Few point guards in NBA history could command, corral, and cajole like Maurice Cheeks. A lesser point guard may have been overwhelmed by trying to satisfy the offensive needs of players like Moses Malone, Doug Collins, Andrew Toney, Charles Barkley, and Julius Erving, but Maurice was had a knack for keeping the 76ers in offensive equilibrium. During his career with Philly, Cheeks averaged 7.3 assists per game in his quest to feed all these hungry mouths.

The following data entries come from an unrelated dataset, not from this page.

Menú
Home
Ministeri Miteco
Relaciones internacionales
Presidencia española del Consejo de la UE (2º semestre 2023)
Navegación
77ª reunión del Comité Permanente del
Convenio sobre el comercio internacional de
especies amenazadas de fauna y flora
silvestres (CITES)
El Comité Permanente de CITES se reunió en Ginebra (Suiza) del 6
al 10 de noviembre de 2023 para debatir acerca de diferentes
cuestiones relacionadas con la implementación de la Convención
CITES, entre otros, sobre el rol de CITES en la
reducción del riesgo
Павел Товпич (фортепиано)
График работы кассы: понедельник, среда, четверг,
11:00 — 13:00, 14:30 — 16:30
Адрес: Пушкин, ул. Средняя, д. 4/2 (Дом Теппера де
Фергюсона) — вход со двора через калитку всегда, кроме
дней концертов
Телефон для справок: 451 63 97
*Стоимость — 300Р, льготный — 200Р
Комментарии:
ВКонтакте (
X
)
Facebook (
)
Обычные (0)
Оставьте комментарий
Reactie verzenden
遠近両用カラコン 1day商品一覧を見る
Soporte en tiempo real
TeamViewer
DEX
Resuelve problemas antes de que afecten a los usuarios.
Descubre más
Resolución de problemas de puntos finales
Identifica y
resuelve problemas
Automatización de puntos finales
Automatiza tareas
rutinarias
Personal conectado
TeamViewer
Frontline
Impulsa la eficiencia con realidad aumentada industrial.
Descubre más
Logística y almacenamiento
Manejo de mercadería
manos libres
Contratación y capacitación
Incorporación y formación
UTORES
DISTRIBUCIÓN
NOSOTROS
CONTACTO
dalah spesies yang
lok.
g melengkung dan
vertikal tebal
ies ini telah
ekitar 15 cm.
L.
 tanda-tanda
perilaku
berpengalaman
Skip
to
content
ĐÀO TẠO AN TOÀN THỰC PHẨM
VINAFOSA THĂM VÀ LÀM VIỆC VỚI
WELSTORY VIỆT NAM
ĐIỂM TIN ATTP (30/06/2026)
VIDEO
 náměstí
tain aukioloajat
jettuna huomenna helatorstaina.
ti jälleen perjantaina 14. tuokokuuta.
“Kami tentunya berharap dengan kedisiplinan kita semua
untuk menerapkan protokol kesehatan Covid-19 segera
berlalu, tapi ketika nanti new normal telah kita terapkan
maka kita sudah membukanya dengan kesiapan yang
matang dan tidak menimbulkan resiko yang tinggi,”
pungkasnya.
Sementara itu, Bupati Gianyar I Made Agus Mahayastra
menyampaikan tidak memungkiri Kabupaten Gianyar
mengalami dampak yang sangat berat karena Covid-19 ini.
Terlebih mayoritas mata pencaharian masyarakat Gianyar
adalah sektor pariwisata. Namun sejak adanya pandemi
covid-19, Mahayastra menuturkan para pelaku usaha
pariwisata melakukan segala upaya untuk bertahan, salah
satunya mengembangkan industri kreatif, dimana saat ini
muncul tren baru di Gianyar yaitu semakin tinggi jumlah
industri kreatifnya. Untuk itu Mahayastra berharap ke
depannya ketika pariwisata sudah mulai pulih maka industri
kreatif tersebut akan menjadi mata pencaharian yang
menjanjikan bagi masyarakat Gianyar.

Those dimes from Cheeks were often finished in dazzling style by Barkley, Malone, Erving, Darryl Dawkins, and Bobby Jones. And in his post-Philly career, Cheeks was still dishing off to Patrick Ewing, David Robinson, and Dominique Wilkins. Despite always playing on teams with scorers itching for a shot, Mo nobly accomplished the job and kept folks happy. With the cavalcade of scorers, Maurice didn’t need to look for his own shot. When the opportunity arose, though, he wouldn’t hesitate for a second to slice down the lane or storm up the court on unsuspecting opponents for quick points. The man once shot 57% from the field for a season.

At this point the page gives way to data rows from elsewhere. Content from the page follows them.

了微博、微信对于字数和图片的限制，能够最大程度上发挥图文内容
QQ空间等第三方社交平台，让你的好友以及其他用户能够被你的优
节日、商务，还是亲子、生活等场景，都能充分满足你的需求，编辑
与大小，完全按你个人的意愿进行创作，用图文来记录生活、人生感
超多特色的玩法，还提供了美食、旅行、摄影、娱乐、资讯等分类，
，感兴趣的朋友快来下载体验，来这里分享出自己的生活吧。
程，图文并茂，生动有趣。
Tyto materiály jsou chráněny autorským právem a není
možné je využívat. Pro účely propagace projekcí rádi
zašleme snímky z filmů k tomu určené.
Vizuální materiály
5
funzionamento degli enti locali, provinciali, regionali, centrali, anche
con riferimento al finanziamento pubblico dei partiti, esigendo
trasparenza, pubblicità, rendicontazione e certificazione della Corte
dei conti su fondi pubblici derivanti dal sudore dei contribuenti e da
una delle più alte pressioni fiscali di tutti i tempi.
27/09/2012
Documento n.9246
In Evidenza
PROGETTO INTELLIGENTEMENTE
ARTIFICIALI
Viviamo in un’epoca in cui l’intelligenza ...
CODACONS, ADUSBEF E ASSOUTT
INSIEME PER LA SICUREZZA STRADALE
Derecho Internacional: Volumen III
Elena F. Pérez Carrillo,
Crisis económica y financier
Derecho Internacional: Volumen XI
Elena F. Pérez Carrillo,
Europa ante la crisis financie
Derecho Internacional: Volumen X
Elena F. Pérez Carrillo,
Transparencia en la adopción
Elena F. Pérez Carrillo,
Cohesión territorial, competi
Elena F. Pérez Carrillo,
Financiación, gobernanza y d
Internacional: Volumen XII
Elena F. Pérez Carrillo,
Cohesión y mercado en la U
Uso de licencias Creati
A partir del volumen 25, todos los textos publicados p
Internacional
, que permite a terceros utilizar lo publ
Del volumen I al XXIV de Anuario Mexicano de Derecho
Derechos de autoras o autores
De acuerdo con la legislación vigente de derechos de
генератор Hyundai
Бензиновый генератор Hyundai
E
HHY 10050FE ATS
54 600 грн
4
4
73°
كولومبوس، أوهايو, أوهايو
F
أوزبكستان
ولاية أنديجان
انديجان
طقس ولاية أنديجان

Always in control, Cheeks knew when to make defenses pay for not respecting his own scoring ability, but getting those points was always in the flow of the offense. Despite that gentlemanly and equitable offensive disposition, Cheeks took the velvet gloves off when it came to defense. Don’t get things twisted. He played that nasty defense fairly, but it was nasty nonetheless. You can’t fully quantify defensive filthiness, but watching Maurice hunker down into his defensive stance was an imposing sight for opposing guards.
He hounded, harassed, and harangued them into horrible shooting and passing nights. When Mo retired in 1993, no player in NBA history had grabbed more steals than his 2,310 and his average of 2.1 steals per game still remains in the all-time top 10. In his very first postseason, way back in 1979, you can see all the guile, wisdom, and athleticism that would make Cheeks a Sixers great. And you could also see how his vigilant defense could quickly turn into easy points.

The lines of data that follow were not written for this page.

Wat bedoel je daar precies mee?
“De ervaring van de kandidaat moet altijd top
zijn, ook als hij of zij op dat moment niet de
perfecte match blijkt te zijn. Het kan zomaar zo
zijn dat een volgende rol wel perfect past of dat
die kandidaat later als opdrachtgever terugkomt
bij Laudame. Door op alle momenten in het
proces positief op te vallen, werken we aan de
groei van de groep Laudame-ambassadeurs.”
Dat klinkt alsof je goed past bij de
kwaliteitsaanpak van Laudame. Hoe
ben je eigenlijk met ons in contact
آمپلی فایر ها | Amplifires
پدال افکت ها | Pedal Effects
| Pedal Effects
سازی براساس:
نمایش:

But since Maurice had such a quiet demeanor and played alongside such personalities as Dr. J, the Round Mound of Rebound, and Chocolate Thunder, he never quite garnered the full amount of appreciation deserved of such a great point guard. His defensive acumen did draw the most interest as Cheeks was selected to the All-Defensive 1st Team for four straight years (1983-’86) and added an All-Defensive 2nd Team selection in 1987. Cheeks did make an impressive four All-Star Games, but never an All-NBA Team. And despite retiring fifth in total assists and being the first player to surpass 2000 career steals, Cheeks has yet to make the Naismith Memorial Basketball Hall of Fame. When it comes to Sixers basketball, though, no one else will ever wear Cheeks’s #10, which was retired in February 1995.
Leaving aside those personal accolades, it’s no coincidence that during his 13 years as a starter inthe NBA, Cheeks missed the postseason just once. Three times he started for the 76ers in the NBA Finals including the great 1983 team that won it all. And in atypical fashion, Maurice let himself get a little rowdy at the end of that ’83 Finals. With Philly in the final seconds of sweeping Los Angeles, Cheeks dished off to a jubilant Moses Malone who slam-dunked the ball. Then the Sixers got possession right back with just a few seconds remaining. Instead of dribbling the clock away, Maurice sprinted down the court for an exclamation dunk of his own. Think we can forgive Cheeks for saving the last points of that season for himself after serving up buckets for everyone else all year.